» **Selection**:
━━━━━━━━━━━━━━━━━━━━━━━━━━━━━━

According to Business Insider:

Supreme Court Justice Antonin Scalia made headlines when he called the Voting Rights Act a “racial entitlement,” and now he’s revealing the rationale behind that inflammatory comment. The high court is currently reviewing Section 5 of the VRA, which requires states with histories of discrimination against minority voters (mostly in the South) to get permission from the federal government before changing their election laws. The law was passed in 1965 when Southern states used extreme measures to keep blacks away from the polls, including violence, poll taxes, and literacy tests.

Speaking to university students Monday night, Scalia said Section 5 is a “racial entitlement” because the U.S. doesn’t take an equal interest in protecting white voters from racial discrimination, the Wall Street Journal’s Jess Bravin reports. The Voting Rights Act of 1965 was meant to be a stopgap measure to respond to racial discrimination but became an “embedded” form of “racial preferment,” Scalia told students at the University of California Washington Center.

Interesting…he also brings up his black justice buddy Clarence Thomas.

Via Wall Street Journal:

Justice Scalia long has resisted claims that the Constitution prohibits discrimination based on sexual orientation, and dissented from a 2003 decision striking down sodomy laws that criminalized gay sex.

━━━━━━━━━━━━━━━━━━━━━━━━━━━━━━

» **Recorded data**:
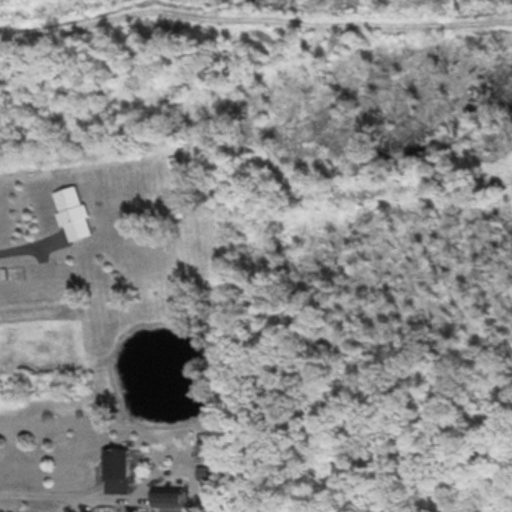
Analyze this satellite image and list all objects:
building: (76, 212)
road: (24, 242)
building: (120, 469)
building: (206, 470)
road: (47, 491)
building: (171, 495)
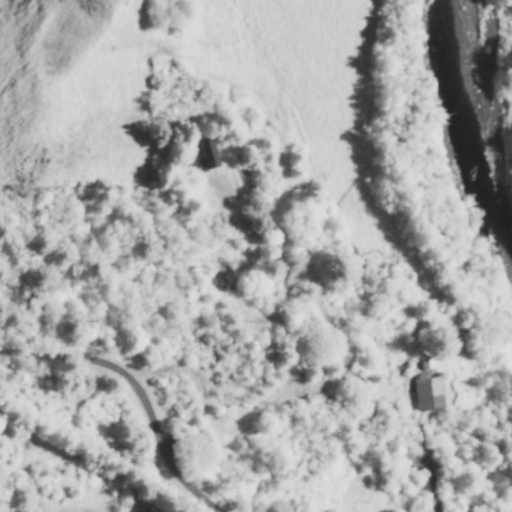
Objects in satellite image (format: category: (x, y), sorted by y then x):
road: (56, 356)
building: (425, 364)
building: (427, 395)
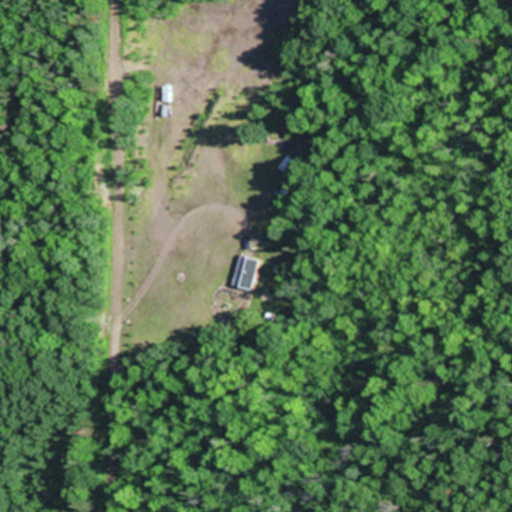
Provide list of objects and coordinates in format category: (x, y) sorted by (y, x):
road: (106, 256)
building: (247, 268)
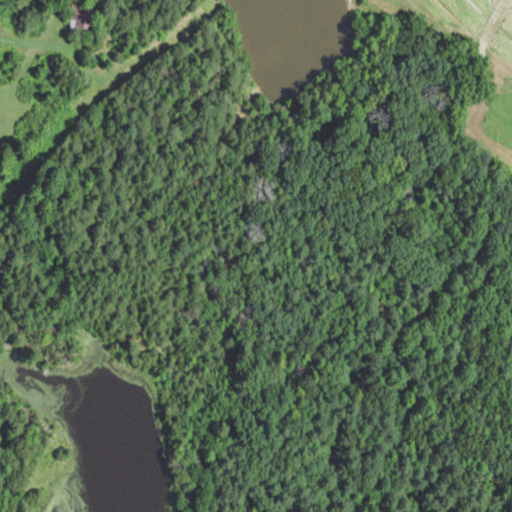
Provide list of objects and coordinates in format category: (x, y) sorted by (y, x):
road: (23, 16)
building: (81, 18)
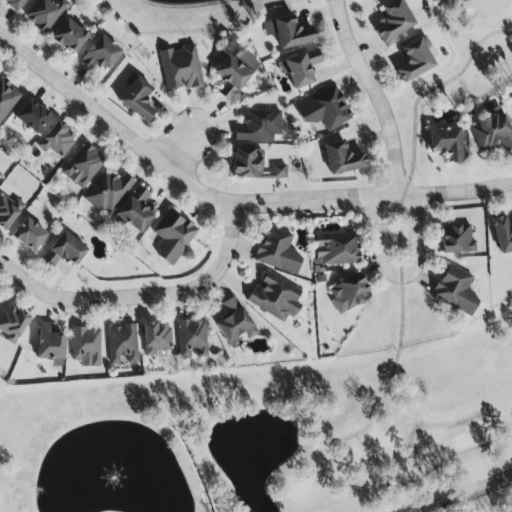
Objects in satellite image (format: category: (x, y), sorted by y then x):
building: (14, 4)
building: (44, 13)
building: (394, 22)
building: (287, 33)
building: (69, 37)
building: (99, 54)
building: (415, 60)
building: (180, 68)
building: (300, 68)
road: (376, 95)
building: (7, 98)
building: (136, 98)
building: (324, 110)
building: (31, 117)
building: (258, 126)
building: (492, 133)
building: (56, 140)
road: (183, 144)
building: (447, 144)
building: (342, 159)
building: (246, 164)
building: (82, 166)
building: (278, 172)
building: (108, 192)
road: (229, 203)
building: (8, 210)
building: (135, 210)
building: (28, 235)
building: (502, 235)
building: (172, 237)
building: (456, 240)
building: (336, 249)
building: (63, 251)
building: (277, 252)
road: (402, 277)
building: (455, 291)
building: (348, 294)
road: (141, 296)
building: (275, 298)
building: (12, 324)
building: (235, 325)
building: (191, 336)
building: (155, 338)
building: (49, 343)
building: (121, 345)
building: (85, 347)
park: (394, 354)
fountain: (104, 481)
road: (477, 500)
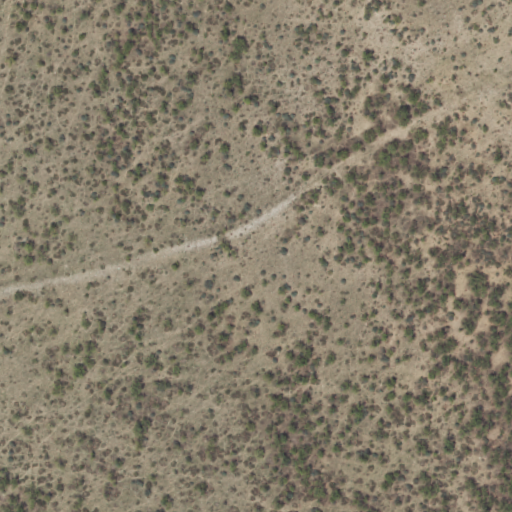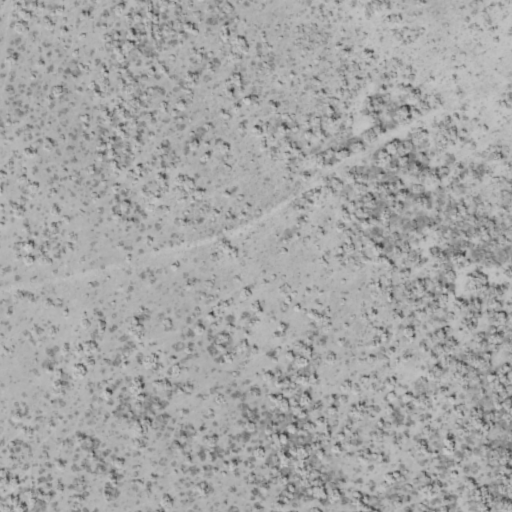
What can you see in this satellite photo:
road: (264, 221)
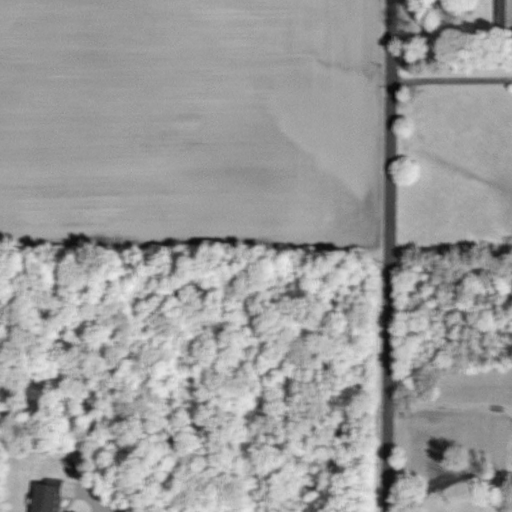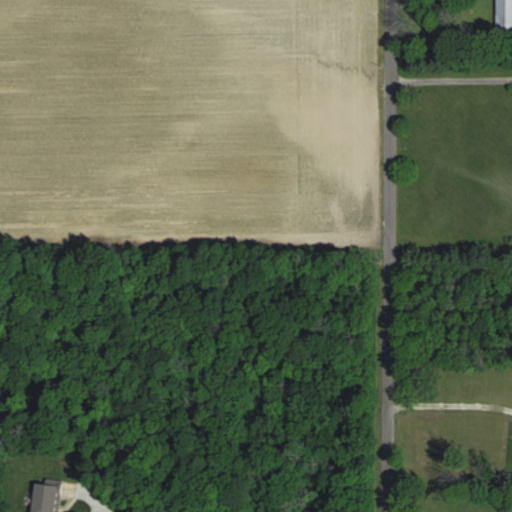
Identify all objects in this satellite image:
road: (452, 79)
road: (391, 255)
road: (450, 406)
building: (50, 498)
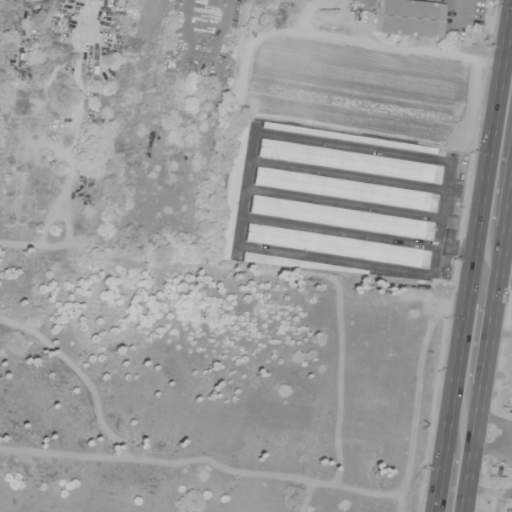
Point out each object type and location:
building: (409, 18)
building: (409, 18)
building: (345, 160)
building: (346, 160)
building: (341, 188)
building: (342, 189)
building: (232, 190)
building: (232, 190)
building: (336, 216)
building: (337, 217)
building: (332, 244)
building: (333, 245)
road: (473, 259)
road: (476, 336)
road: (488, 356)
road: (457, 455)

━━━━━━━━━━━━━━━━━━━━━━━━━━━━━━

» **Tasks for this exercise**:
**1)** In the piece on Justice Scalia and the Voting Rights Act, what does Section 5 require of states with histories of discrimination against minority voters?
**2)** Extend the piece on Justice Scalia and the Voting Rights Act past its final sentence.

» **Responses by task**:
**1)** They must get permission from the federal government before changing their election laws.

**2)**
Other questions involved matters of particular interest to lawyers and inveterate court watchers. One student asked if it was true that Justice Clarence Thomas, after joining the court in 1991, was the one who led Justice Scalia to the right, rather than other way around.

“Yes, it is true,” Justice Scalia said, suggesting that in the 1990s the news media unsuccessfully tried to pressure Justice Thomas to moderate his positions by painting him as a pawn of Justice Scalia. But behind the scenes, “what happened was I had followed Clarence.”

Likewise, Justice Scalia added, media fascination with Justice Thomas’s habitual silence at oral argument was likely to harden his resolve to keep his peace. Justice Thomas is “a very stubborn man,” Justice Scalia said.